The US Federal Reserve met yesterday, Wednesday 27th January, for the first time this year.
High on the Financial Reserve agenda; How to keep inflation from spiralling out of control once the economy re-opens.
2020 was a very challenging year for all economies with the American economy alone pumping trillions of dollars into their financial system to keep the people somewhat afloat.
With more than a million people a week filing for first-time unemployment claims, the government keeping businesses closed in order to keep the virus under minimal control, and a recently signed $900 billion relief bill that was passed as one of Trumps final acts, the Federal Reserve has already stated that it could be years before interest rates are raised.
Top economists are predicting a very challenging time ahead for the US economy, more challenging than we have seen in the US central banks 108 year history. This will be a crucial time for Bitcoin (BTC), the world’s top performing asset of the decade, as a possible inflation hedge.
Lawrence White, economics professor at George Mason University has stated,
“It’s not just the US inflation that people move into Bitcoin to avoid. There are bullish markets for bitcoin in Venezuela and Lebanon and Argentina – places with really high inflation. I don’t think the market for bitcoin shows any close relationship to month-to-month US inflation figures.

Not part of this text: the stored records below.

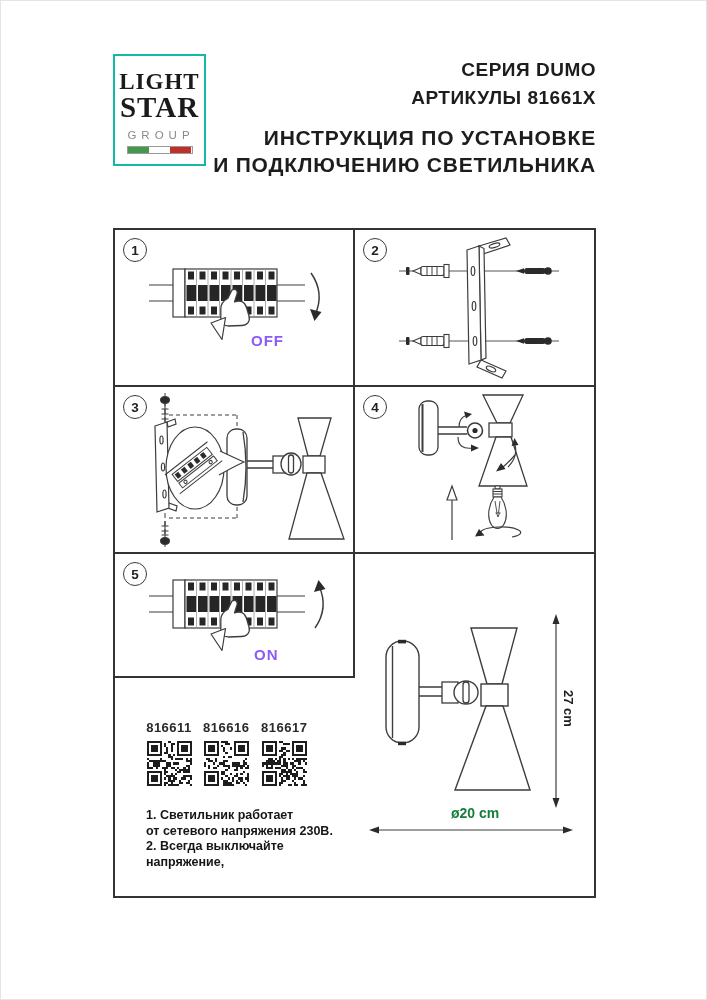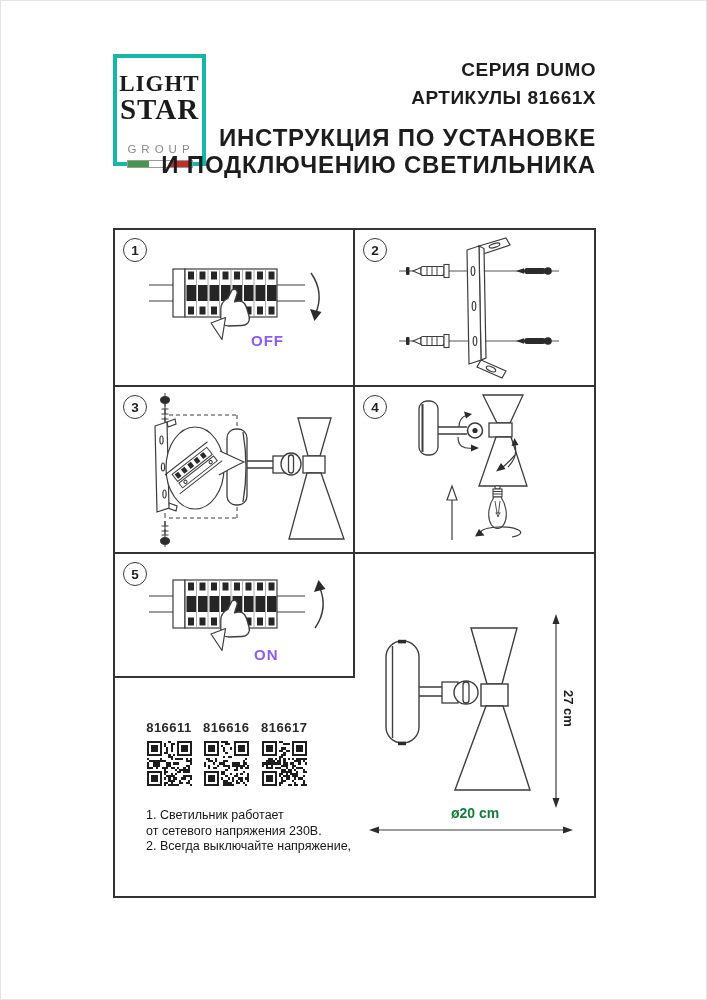--- a/index.html
+++ b/index.html
@@ -3,36 +3,36 @@
 <meta charset="utf-8">
 <style>
   html,body{margin:0;padding:0;background:#fff;}
   .sheet{position:relative;width:707px;height:1000px;background:#ffffff;
          font-family:"Liberation Sans",sans-serif;color:#1d1d1d;overflow:hidden;
          border:1px solid #e4e4e4;box-sizing:border-box;}
   .abs{position:absolute;}
   svg.ill{position:absolute;overflow:visible;}
 
   
-  .logo{left:112px;top:53px;width:93px;height:112px;border:4px solid #14b8a6;
+  .logo{left:112px;top:53px;width:93px;height:112px;border:2px solid #14b8a6;
         box-sizing:border-box;text-align:center;padding-top:14px;background:#fff;}
   .logo-light{font-family:"Liberation Serif",serif;font-weight:bold;font-size:23px;
               line-height:23px;letter-spacing:1px;color:#1b1b1b;}
   .logo-star{font-family:"Liberation Serif",serif;font-weight:bold;font-size:29px;
              line-height:28px;letter-spacing:1px;color:#1b1b1b;}
-  .logo-group{font-size:11.5px;letter-spacing:5px;color:#8a8a8a;margin-top:20px;
+  .logo-group{font-size:11.5px;letter-spacing:5px;color:#8a8a8a;margin-top:8px;
               padding-left:3px;line-height:12px;}
   .flag{width:66px;height:8px;margin:5px auto 0;display:flex;border:1px solid #9a9a9a;box-sizing:border-box;}
   .flag span{flex:1;height:100%;}
 
   
   .hdr{right:110px;top:58px;text-align:right;}
   .hdr-series{font-size:19px;font-weight:bold;letter-spacing:0.5px;line-height:22px;}
   .hdr-articles{font-size:19px;font-weight:bold;letter-spacing:0.5px;line-height:22px;margin-top:6px;}
-  .hdr-title{font-size:24px;font-weight:bold;letter-spacing:0.8px;line-height:27px;}
+  .hdr-title{font-size:21px;font-weight:bold;letter-spacing:0.8px;line-height:27px;}
   .hdr-title.first{margin-top:15px;}
 
   
   .grid{left:112px;top:227px;width:483px;height:670px;border:2px solid #333;box-sizing:border-box;background:#fff;}
   .panel{position:absolute;box-sizing:border-box;background:#fff;}
   .b-r{border-right:2px solid #333;}
   .b-b{border-bottom:2px solid #333;}
   .p1{left:0;top:0;width:240px;height:157px;}
   .p2{left:240px;top:0;width:239px;height:157px;}
   .p3{left:0;top:157px;width:240px;height:167px;}
@@ -44,21 +44,21 @@
   .stepnum{position:absolute;left:8px;top:8px;width:24px;height:24px;border:1.6px solid #3a3a3a;
            border-radius:50%;font-size:13.5px;font-weight:bold;text-align:center;line-height:24px;
            color:#222;box-sizing:border-box;}
   .step-label{position:absolute;font-size:15px;font-weight:600;letter-spacing:1px;color:#8b5cf6;}
 
   
   .prod{position:absolute;top:22px;width:46px;margin-top:20px;}
   .prod-num{text-align:center;font-size:13px;font-weight:bold;color:#2a2a2a;letter-spacing:0.5px;}
   .qr{width:45px;height:45px;margin:6px auto 0;}
 
-  .notes{position:absolute;left:31px;top:130px;font-size:12.5px;line-height:15.5px;color:#161616;}
+  .notes{position:absolute;left:31px;top:130px;font-size:12.5px;line-height:15.5px;color:#161616;font-weight:bold;}
 
   .dim-h{position:absolute;left:221px;top:136px;font-size:13px;font-weight:bold;
          transform:rotate(90deg);transform-origin:0 0;white-space:nowrap;color:#1d1d1d;}
   .dim-d{position:absolute;left:84px;top:251px;width:72px;text-align:center;
          font-size:14px;font-weight:bold;color:#15803d;}
 </style>
 </head>
 <body>
 
 <svg width="0" height="0" style="position:absolute">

So people who are holding it as an inflation hedge are thinking longer-term than that.”
It has been suggested that due to so many Americans now on the unemployment list, essentially inequality will rise. With low interest rates, investors are looking for high yielding and safe assets that produce high returns.
“It drives up art, it drives up cryptocurrencies, it drives up gold, it drives up everything. Whether or not you this it’s a bubble goes around how likely you think real interest rates will go up.” – Beckworth.
The Federal Reserve stated at the meeting that they saw economic activity moderating in the US:
“With weakness concentrated in the sectors most adversely affected by the pandemic. The ongoing public health crisis continues to weigh on economic activity, employment, and inflation, and poses considerable risks to the economic outlook.”